Directions for this task =>
Please put every line of all the rows below into a single numbered list, leaving out any blank lines.

==============================

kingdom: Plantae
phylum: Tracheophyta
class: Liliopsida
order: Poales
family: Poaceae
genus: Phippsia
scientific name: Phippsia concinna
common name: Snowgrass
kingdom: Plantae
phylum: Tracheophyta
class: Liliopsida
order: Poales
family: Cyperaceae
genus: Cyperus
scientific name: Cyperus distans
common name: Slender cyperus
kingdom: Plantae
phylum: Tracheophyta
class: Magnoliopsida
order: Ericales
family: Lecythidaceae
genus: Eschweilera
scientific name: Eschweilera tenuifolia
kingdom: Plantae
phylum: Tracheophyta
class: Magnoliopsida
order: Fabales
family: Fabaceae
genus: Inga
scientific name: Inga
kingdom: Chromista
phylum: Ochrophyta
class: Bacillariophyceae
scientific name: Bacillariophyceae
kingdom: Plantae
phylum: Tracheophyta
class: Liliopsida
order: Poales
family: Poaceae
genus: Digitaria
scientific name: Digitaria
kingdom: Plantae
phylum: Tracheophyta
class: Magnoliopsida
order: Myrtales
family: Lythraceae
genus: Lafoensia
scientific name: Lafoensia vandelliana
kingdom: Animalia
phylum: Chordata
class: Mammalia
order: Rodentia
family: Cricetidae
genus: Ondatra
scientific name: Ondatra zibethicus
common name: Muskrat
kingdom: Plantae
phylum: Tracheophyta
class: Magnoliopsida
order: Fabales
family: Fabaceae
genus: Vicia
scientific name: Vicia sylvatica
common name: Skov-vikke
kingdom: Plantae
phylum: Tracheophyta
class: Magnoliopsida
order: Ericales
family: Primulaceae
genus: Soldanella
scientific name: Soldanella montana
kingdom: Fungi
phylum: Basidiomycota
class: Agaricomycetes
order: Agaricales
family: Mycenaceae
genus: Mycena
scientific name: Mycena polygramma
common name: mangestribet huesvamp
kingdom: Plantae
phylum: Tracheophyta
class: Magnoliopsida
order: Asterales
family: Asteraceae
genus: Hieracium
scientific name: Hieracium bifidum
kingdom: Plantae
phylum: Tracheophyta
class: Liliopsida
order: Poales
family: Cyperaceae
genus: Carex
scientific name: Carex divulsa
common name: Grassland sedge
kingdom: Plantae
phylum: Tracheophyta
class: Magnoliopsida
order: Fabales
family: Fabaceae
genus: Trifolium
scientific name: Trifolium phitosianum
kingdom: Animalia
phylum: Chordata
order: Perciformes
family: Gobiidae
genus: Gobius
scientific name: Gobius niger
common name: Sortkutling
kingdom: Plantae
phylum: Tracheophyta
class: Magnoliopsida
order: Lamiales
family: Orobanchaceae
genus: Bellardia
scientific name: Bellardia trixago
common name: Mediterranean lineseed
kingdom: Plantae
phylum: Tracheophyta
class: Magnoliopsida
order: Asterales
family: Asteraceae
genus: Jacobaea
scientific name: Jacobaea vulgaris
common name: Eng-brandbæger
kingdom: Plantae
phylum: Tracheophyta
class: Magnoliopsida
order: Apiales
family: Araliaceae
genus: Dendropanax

==============================

Result of this exercise =>
1. kingdom: Plantae
2. phylum: Tracheophyta
3. class: Liliopsida
4. order: Poales
5. family: Poaceae
6. genus: Phippsia
7. scientific name: Phippsia concinna
8. common name: Snowgrass
9. kingdom: Plantae
10. phylum: Tracheophyta
11. class: Liliopsida
12. order: Poales
13. family: Cyperaceae
14. genus: Cyperus
15. scientific name: Cyperus distans
16. common name: Slender cyperus
17. kingdom: Plantae
18. phylum: Tracheophyta
19. class: Magnoliopsida
20. order: Ericales
21. family: Lecythidaceae
22. genus: Eschweilera
23. scientific name: Eschweilera tenuifolia
24. kingdom: Plantae
25. phylum: Tracheophyta
26. class: Magnoliopsida
27. order: Fabales
28. family: Fabaceae
29. genus: Inga
30. scientific name: Inga
31. kingdom: Chromista
32. phylum: Ochrophyta
33. class: Bacillariophyceae
34. scientific name: Bacillariophyceae
35. kingdom: Plantae
36. phylum: Tracheophyta
37. class: Liliopsida
38. order: Poales
39. family: Poaceae
40. genus: Digitaria
41. scientific name: Digitaria
42. kingdom: Plantae
43. phylum: Tracheophyta
44. class: Magnoliopsida
45. order: Myrtales
46. family: Lythraceae
47. genus: Lafoensia
48. scientific name: Lafoensia vandelliana
49. kingdom: Animalia
50. phylum: Chordata
51. class: Mammalia
52. order: Rodentia
53. family: Cricetidae
54. genus: Ondatra
55. scientific name: Ondatra zibethicus
56. common name: Muskrat
57. kingdom: Plantae
58. phylum: Tracheophyta
59. class: Magnoliopsida
60. order: Fabales
61. family: Fabaceae
62. genus: Vicia
63. scientific name: Vicia sylvatica
64. common name: Skov-vikke
65. kingdom: Plantae
66. phylum: Tracheophyta
67. class: Magnoliopsida
68. order: Ericales
69. family: Primulaceae
70. genus: Soldanella
71. scientific name: Soldanella montana
72. kingdom: Fungi
73. phylum: Basidiomycota
74. class: Agaricomycetes
75. order: Agaricales
76. family: Mycenaceae
77. genus: Mycena
78. scientific name: Mycena polygramma
79. common name: mangestribet huesvamp
80. kingdom: Plantae
81. phylum: Tracheophyta
82. class: Magnoliopsida
83. order: Asterales
84. family: Asteraceae
85. genus: Hieracium
86. scientific name: Hieracium bifidum
87. kingdom: Plantae
88. phylum: Tracheophyta
89. class: Liliopsida
90. order: Poales
91. family: Cyperaceae
92. genus: Carex
93. scientific name: Carex divulsa
94. common name: Grassland sedge
95. kingdom: Plantae
96. phylum: Tracheophyta
97. class: Magnoliopsida
98. order: Fabales
99. family: Fabaceae
100. genus: Trifolium
101. scientific name: Trifolium phitosianum
102. kingdom: Animalia
103. phylum: Chordata
104. order: Perciformes
105. family: Gobiidae
106. genus: Gobius
107. scientific name: Gobius niger
108. common name: Sortkutling
109. kingdom: Plantae
110. phylum: Tracheophyta
111. class: Magnoliopsida
112. order: Lamiales
113. family: Orobanchaceae
114. genus: Bellardia
115. scientific name: Bellardia trixago
116. common name: Mediterranean lineseed
117. kingdom: Plantae
118. phylum: Tracheophyta
119. class: Magnoliopsida
120. order: Asterales
121. family: Asteraceae
122. genus: Jacobaea
123. scientific name: Jacobaea vulgaris
124. common name: Eng-brandbæger
125. kingdom: Plantae
126. phylum: Tracheophyta
127. class: Magnoliopsida
128. order: Apiales
129. family: Araliaceae
130. genus: Dendropanax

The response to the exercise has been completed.